WHAT IS EXPECTED.
Pull out every line of the material that contains the string "with". A line counts only if its capitalization matches.

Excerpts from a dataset
----------------------------------------

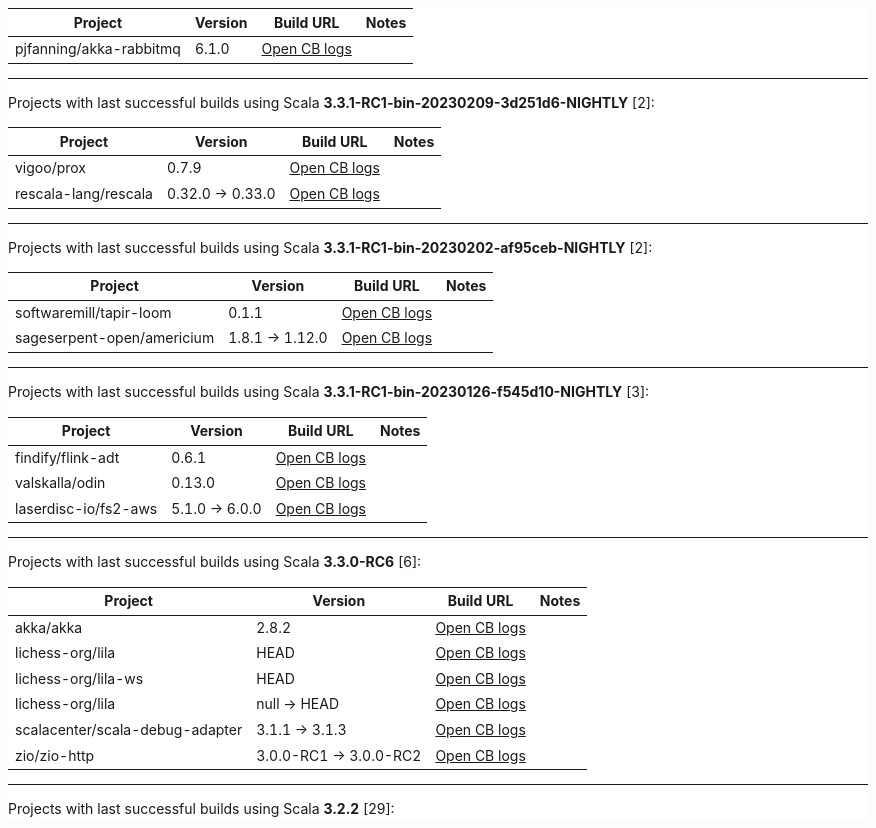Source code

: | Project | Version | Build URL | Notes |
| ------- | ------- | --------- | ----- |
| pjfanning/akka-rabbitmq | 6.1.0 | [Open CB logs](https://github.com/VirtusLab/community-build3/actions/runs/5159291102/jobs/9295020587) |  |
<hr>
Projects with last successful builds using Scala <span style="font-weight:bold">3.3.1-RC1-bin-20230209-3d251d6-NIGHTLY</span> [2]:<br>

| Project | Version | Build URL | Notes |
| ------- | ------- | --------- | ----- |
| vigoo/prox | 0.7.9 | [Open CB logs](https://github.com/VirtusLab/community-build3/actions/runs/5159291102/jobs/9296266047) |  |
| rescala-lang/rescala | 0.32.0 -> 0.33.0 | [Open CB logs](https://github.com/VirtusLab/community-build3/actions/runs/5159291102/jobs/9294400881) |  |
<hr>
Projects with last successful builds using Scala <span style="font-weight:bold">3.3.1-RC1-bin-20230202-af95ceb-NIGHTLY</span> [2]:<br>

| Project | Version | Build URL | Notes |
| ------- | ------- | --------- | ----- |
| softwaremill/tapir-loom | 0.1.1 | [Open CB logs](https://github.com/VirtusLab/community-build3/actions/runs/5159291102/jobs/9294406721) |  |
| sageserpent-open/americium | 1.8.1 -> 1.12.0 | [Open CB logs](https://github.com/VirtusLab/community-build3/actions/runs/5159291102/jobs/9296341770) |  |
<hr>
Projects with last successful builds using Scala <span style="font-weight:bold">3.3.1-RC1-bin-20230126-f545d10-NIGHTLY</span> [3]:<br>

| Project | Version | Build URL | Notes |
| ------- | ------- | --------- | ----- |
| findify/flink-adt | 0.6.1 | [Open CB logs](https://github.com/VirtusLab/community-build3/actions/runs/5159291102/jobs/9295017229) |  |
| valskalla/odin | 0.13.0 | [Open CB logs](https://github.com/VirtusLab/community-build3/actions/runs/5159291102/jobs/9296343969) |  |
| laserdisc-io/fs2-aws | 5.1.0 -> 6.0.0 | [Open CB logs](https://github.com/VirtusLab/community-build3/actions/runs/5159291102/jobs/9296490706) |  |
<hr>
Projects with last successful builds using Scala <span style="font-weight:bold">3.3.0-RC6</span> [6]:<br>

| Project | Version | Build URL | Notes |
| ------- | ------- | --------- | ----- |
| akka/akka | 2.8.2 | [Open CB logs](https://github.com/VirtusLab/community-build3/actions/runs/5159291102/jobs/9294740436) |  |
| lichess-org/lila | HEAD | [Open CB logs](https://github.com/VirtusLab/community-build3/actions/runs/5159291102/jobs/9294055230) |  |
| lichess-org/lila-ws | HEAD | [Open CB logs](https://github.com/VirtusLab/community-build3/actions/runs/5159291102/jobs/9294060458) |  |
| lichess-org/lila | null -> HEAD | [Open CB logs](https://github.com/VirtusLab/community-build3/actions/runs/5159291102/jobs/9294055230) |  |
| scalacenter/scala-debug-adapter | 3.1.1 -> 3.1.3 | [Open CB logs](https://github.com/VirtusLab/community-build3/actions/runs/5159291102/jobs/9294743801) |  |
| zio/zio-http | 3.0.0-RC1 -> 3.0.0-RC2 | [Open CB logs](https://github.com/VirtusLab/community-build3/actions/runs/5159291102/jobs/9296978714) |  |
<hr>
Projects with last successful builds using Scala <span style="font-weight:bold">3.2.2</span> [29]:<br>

----------------------------------------

RESPONSE AREA.
Projects with last successful builds using Scala <span style="font-weight:bold">3.3.1-RC1-bin-20230209-3d251d6-NIGHTLY</span> [2]:<br>
Projects with last successful builds using Scala <span style="font-weight:bold">3.3.1-RC1-bin-20230202-af95ceb-NIGHTLY</span> [2]:<br>
Projects with last successful builds using Scala <span style="font-weight:bold">3.3.1-RC1-bin-20230126-f545d10-NIGHTLY</span> [3]:<br>
Projects with last successful builds using Scala <span style="font-weight:bold">3.3.0-RC6</span> [6]:<br>
Projects with last successful builds using Scala <span style="font-weight:bold">3.2.2</span> [29]:<br>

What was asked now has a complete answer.